Artikel 9:3 – Extra faciliteiten
- Gedurende de looptijd van deze CAO kan de ondernemingsraad of personeelsvertegenwoordiging ten behoeve van werkzaamheden in verband met de inroostering van werktijden als bedoeld in artikel 5:3 leden 1 en 2, op basis van nacalculatie tot maximaal 60 uur per jaar per OR-lid declareren bij de werkgever voor vergadertijd, achterbanraadpleging en scholing.
- Het totale aantal uren kan door de OR desgewenst aan minder OR-leden worden toebedeeld.
- In organisatie waarin geen ondernemingsraad of personeelsvertegenwoordiging actief is en waar de decentrale arbeidstijdenregeling van artikel 5:3 wordt ingevoerd, kan de personeelsvergadering een of meer vertegenwoordigers uit haar midden aanwijzen, die eenmalig maximaal 60 uur per persoon met een maximum van in totaal 120 uur voor de organisatie, op basis van nacalculatie beschikbaar krijgen voor medezeggenschapswerkzaamheden als bedoeld in lid 1 ten behoeve van de invoering.

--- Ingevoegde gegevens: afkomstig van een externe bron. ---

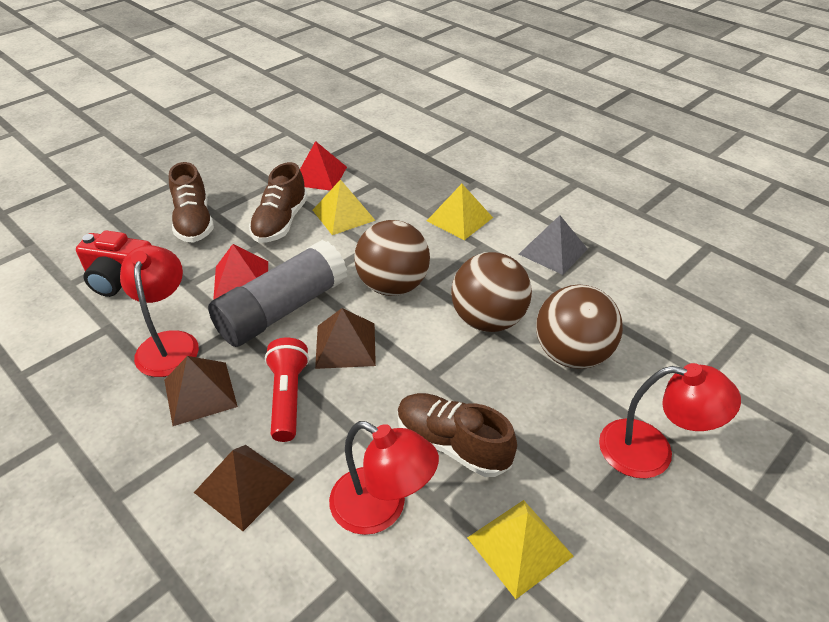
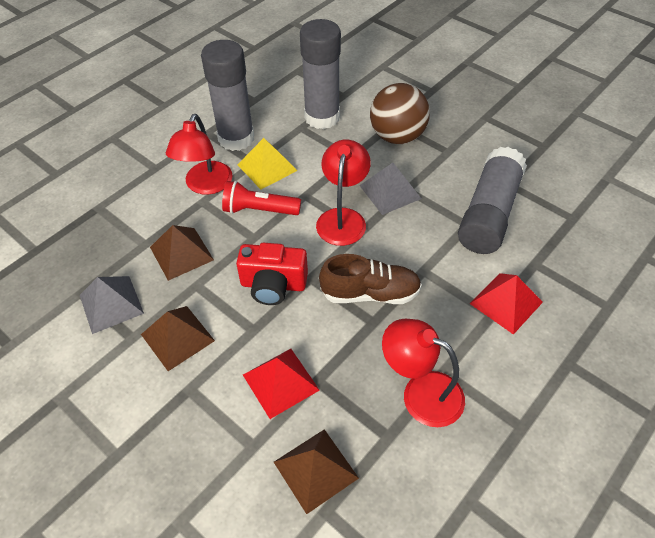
brown ball: [354,220,430,296] [451,252,532,332] [536,284,623,369] = 3 -> [370,83,430,144] = 1
brown shoe: [169,162,214,243] [249,162,308,243] [397,393,517,477] = 3 -> [319,254,422,304] = 1
grey glue stick: [208,240,347,347] = 1 -> [201,40,254,151] [300,19,341,129] [458,147,527,254] = 3
grey pyramid: [519,215,588,275] = 1 -> [80,276,144,334] [359,163,422,215] = 2
yellow pyramid: [313,179,376,235] [427,184,493,240] [467,500,574,599] = 3 -> [237,138,298,189] = 1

Artikel 9:4 – Bedrijfscommissie Markt II
- In geval van een geschil tussen de werkgever en de ondernemingsraad c.q. de personeelsvertegenwoordiging omtrent de medezeggenschap, kan een partij het geschil voor bemiddeling voorleggen aan de Bedrijfscommissie Markt II.
- Het secretariaat van de Bedrijfscommissie Markt II wordt verzorgd door de Sociaal-Economische Raad (SER), Postbus 90405, 2509 LK Den Haag.